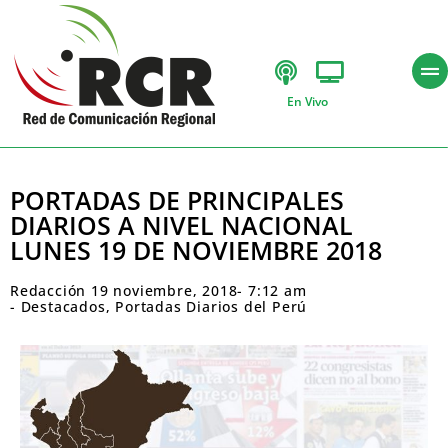
En Vivo
PORTADAS DE PRINCIPALES
DIARIOS A NIVEL NACIONAL
LUNES 19 DE NOVIEMBRE 2018
Redacción
19 noviembre, 2018
-
7:12 am
-
Destacados
,
Portadas Diarios del Perú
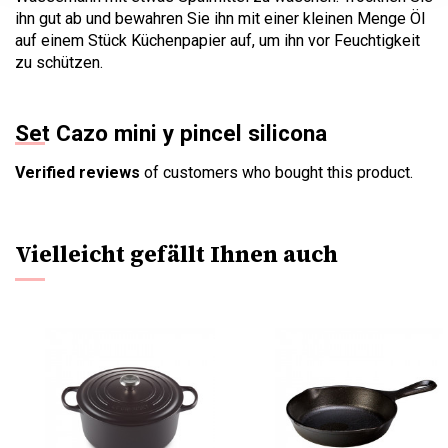
ihn gut ab und bewahren Sie ihn mit einer kleinen Menge Öl
auf einem Stück Küchenpapier auf, um ihn vor Feuchtigkeit
zu schützen.
Set Cazo mini y pincel silicona
Verified reviews
of customers who bought this product.
Vielleicht gefällt Ihnen auch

..........

What you will do
From the line that contains "19 noviembre, 2018" to the final line of the entries, reproduce every line exactly, both ends included. Leave out all pictures.

Expected answer
19 noviembre, 2018
-
7:12 am
-
Destacados
,
Portadas Diarios del Perú
ihn gut ab und bewahren Sie ihn mit einer kleinen Menge Öl
auf einem Stück Küchenpapier auf, um ihn vor Feuchtigkeit
zu schützen.
Set Cazo mini y pincel silicona
Verified reviews
of customers who bought this product.
Vielleicht gefällt Ihnen auch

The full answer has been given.